● Exercise goal: From the passage on the C-44 project below, list each construction contract it mentions along with the dollar figure given for that contract.

● Passage:
※

At approximately $5.4 million, the system-discharge contract is a tiny but critical piece of CERP, whose costs are equally shared by the federal government and Florida. Completing it will clear the way for hundreds of millions of dollars in other projects. The system discharge will be the single-point discharge for 50,600 acre-ft of local runoff water in the C-44 reservoir and stormwater treatment area (STA). The STA will receive the water from the reservoir and cleanse it before discharging it to the C-44 Canal.
The West Palm Beach-based South Florida Water Management District, the state agency partnering with the U.S. Army Corps of Engineers to carry out CERP, recently opened bids for construction of the 6,000-acre STA and expects to award the contract in September. Blue Goose Construction, Ft. Pierce, Fla., was the apparent low bidder, at $100.8 million. Bids will be sought for other C-44 Project components over the next 10 months. Pump-station construction, estimated at up to $50 million, will be awarded in April 2015, says Orlando Ramos-Gines, Corps project manager. The reservoir, estimated at between $100 million and $250 million, will be awarded by July 2015, depending on the complexity of bid review, he says.
The system discharge "is the control structure that will regulate the release of water from the C-44 reservoir and STA project," says Jeff Kivett, division director of engineering and construction operations for the South Florida Water Management District. The C-44 project is one of several planned to "capture runoff water from basins into the reservoir, treat it through the STA and then release it back," says Ramos-Gines.

※

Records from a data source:
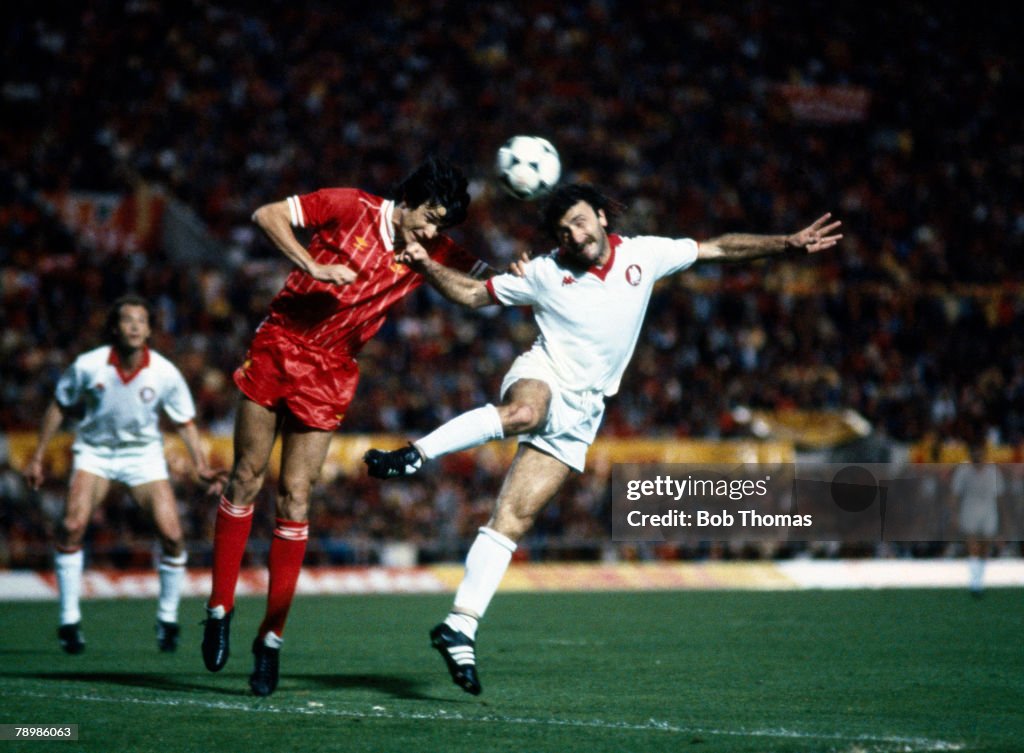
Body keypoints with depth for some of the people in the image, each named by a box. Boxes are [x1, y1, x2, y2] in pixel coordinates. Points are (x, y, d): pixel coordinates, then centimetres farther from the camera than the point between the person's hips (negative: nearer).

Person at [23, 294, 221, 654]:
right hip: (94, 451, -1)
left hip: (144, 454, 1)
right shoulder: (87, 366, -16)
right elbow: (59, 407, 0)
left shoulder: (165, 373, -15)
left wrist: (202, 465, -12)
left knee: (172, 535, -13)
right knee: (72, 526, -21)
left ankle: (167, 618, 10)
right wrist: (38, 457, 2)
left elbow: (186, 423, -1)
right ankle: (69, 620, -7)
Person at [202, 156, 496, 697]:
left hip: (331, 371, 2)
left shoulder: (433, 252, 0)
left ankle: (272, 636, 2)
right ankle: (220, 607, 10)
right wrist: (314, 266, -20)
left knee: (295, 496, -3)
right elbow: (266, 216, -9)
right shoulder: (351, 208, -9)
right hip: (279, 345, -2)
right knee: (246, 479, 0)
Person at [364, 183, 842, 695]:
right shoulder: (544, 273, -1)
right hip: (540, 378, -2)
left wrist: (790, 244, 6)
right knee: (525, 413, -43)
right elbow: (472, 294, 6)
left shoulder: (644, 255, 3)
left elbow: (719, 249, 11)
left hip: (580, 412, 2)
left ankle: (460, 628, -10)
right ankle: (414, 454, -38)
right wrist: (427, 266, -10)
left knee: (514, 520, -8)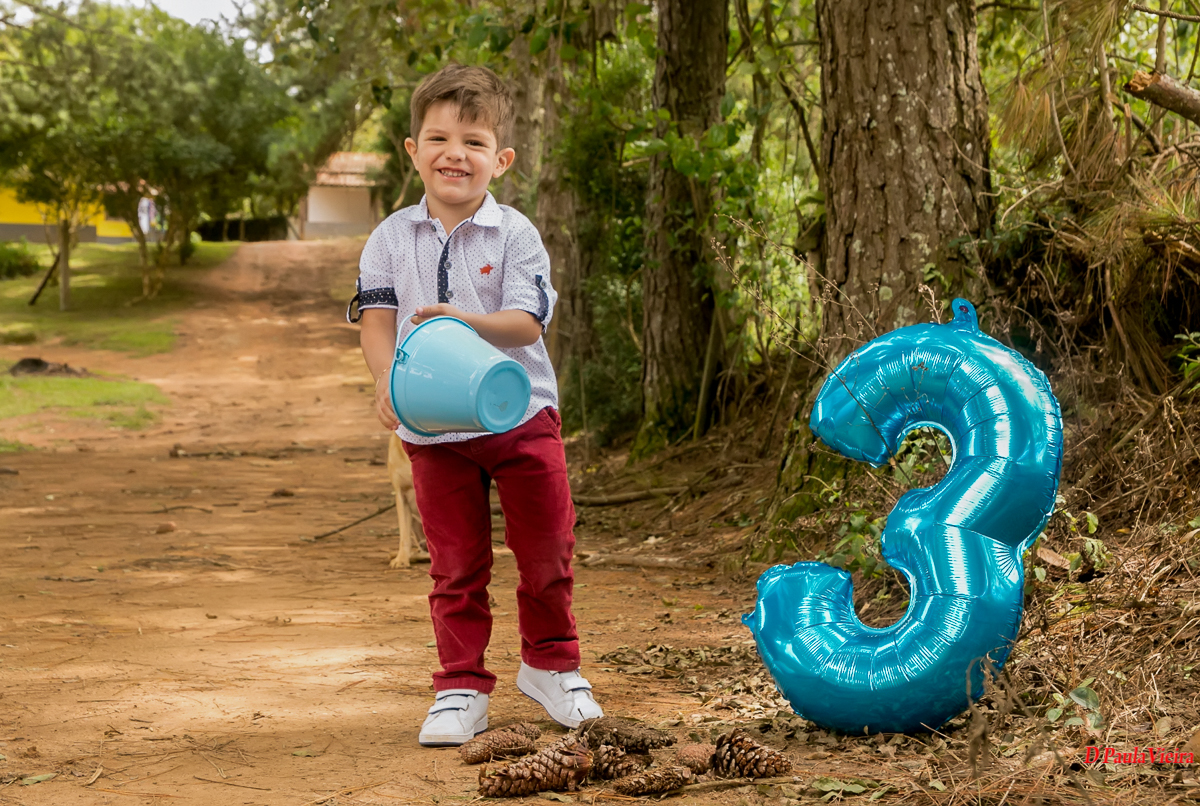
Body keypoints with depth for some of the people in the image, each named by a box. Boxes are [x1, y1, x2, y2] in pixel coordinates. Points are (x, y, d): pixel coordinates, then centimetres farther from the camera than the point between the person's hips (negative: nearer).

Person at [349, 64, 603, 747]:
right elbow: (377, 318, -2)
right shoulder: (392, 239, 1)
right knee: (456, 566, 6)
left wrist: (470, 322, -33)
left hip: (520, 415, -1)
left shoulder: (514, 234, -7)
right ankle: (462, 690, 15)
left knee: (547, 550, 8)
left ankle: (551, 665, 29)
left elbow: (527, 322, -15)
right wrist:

※

● The answer:
- System discharge: approximately $5.4 million
- Stormwater treatment area (STA): $100.8 million (apparent low bid by Blue Goose Construction)
- Pump station: estimated at up to $50 million
- Reservoir: estimated at between $100 million and $250 million